- SOURCE DOCUMENT
With Holidays Approaching, Outlook for Dev Policies is Limited on Capitol Hill

November 2023 US Policy Update

Just a handful of legislative days remain on the Congressional calendar for 2023. While Congress did address its government funding fiasco, there are a handful of other hot-button issues it will be turning its attention to for the rest of the year. We anticipate Congress will be deeply engaged in negotiations over funding for Ukraine and Israel in their respective conflicts, border security, military promotions, and more. What’s absent on this list are key issue areas we’ve been tracking. Items such as the need for a new comprehensive privacy bill, clarity on who or what might regulate AI, and even reforms to our high skilled immigration programs to ensure the best and brightest can come to the United States to innovate and create jobs don’t appear to be high priorities for lawmakers before they jet home for the holidays. 

As we turn our attention to 2024, the window for action in Congress will continue to be tight. 2024 is an election year, meaning most (if not all) lawmakers in Congress will be turning their attention to fundraising and campaigning rather than real, meat and potatoes policy work. We remain hopeful the issues developers care about will be top of mind for lawmakers next year, even if only briefly. There is real, tangible bipartisan support for the need to overhaul our privacy regime, and businesses large and small know how important it is to attract the world’s best innovators to help drive economic growth. Election years in Congress have a tendency to be more partisan than usual and full of bombast and rhetoric. We stand ready to work with lawmakers to ensure devs, innovation, and economic growth are priorities in 2024.   

Open Source Liability is Coming

You might be surprised to learn that, as I write, the EU is finalizing rules that will make open-source creators and licensees liable for any user harm their software might cause. The focus for lawmakers is that, like cars and chainsaws, software is complex and can be inherently dangerous. Policymakers believe that consumers are at a disadvantage when things go horribly wrong: how can they prove someone sold them faulty software when they can’t hope to understand how apps work or how they’re created? The solution they’re adopting is to shift the onus to the software and app creators to prove their code didn’t do anything wrong. This will be burdensome but is at least possible if you write and market your own code. But what if you’re just part of a collaborative open source project, give away your app, or if there’s open source code in the product you put on the market? Who gets blamed when open source might be the heart of the problem?

- SHORT TASK 1
List the three items that the policy update names as key issue areas being tracked that don't appear to be high priorities for lawmakers before the holidays.
- SHORT TASK 2
Reproduce the policy update word for word from "As we turn our" to "priorities in 2024.".

- EXTRACTED ENTRIES

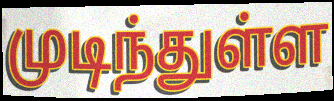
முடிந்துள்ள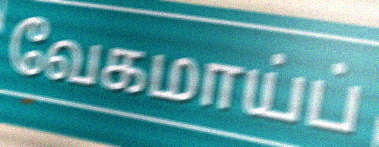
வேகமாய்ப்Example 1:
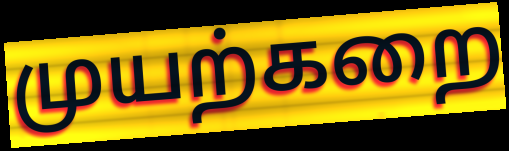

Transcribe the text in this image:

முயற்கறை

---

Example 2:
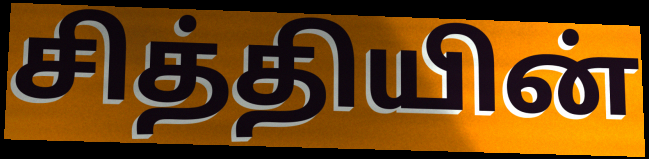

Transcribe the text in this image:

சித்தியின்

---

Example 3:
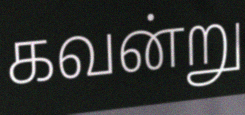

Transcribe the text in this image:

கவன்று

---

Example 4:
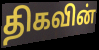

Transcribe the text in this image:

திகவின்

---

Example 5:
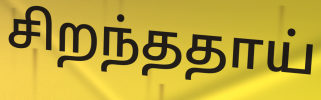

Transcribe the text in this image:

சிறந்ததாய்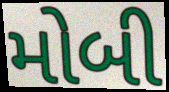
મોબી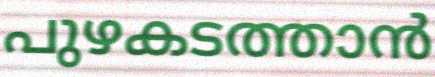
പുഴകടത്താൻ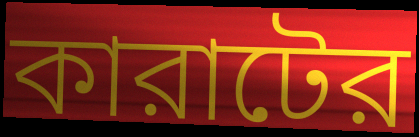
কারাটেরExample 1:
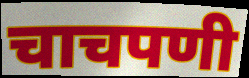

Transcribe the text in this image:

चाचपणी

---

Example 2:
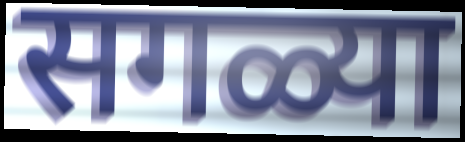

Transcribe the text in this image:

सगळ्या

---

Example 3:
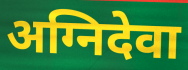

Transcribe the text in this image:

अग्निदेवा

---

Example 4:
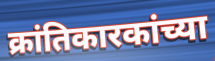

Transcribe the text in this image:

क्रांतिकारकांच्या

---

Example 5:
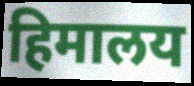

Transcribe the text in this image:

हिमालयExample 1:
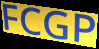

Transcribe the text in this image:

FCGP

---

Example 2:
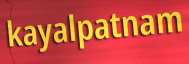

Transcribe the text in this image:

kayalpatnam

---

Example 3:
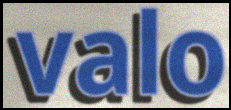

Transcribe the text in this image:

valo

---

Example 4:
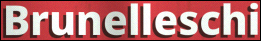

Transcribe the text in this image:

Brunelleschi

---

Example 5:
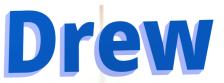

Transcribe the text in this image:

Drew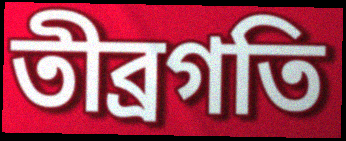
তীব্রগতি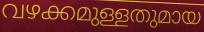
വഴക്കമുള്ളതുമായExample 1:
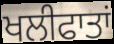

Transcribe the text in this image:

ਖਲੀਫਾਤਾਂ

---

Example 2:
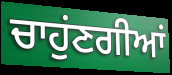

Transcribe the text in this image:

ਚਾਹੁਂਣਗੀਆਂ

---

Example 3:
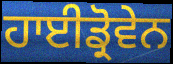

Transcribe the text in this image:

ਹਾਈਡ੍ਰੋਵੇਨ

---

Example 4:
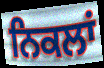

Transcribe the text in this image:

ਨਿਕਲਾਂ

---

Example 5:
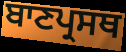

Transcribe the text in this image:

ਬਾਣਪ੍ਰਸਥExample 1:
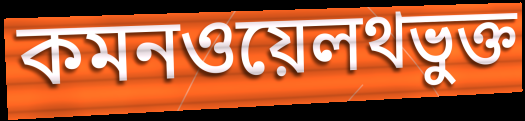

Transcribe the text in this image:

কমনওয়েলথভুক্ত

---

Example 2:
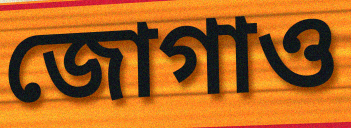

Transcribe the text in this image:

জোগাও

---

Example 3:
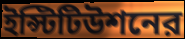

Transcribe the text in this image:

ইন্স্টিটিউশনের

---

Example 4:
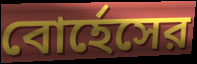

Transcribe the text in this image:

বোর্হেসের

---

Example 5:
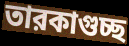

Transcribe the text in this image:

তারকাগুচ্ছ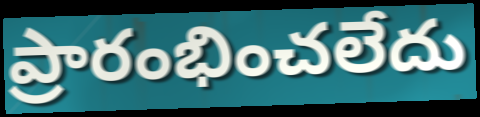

- RESPONSE 1
- The need for a new comprehensive privacy bill
- Clarity on who or what might regulate AI
- Reforms to high skilled immigration programs to ensure the best and brightest can come to the United States to innovate and create jobs

- RESPONSE 2
As we turn our attention to 2024, the window for action in Congress will continue to be tight. 2024 is an election year, meaning most (if not all) lawmakers in Congress will be turning their attention to fundraising and campaigning rather than real, meat and potatoes policy work. We remain hopeful the issues developers care about will be top of mind for lawmakers next year, even if only briefly. There is real, tangible bipartisan support for the need to overhaul our privacy regime, and businesses large and small know how important it is to attract the world’s best innovators to help drive economic growth. Election years in Congress have a tendency to be more partisan than usual and full of bombast and rhetoric. We stand ready to work with lawmakers to ensure devs, innovation, and economic growth are priorities in 2024.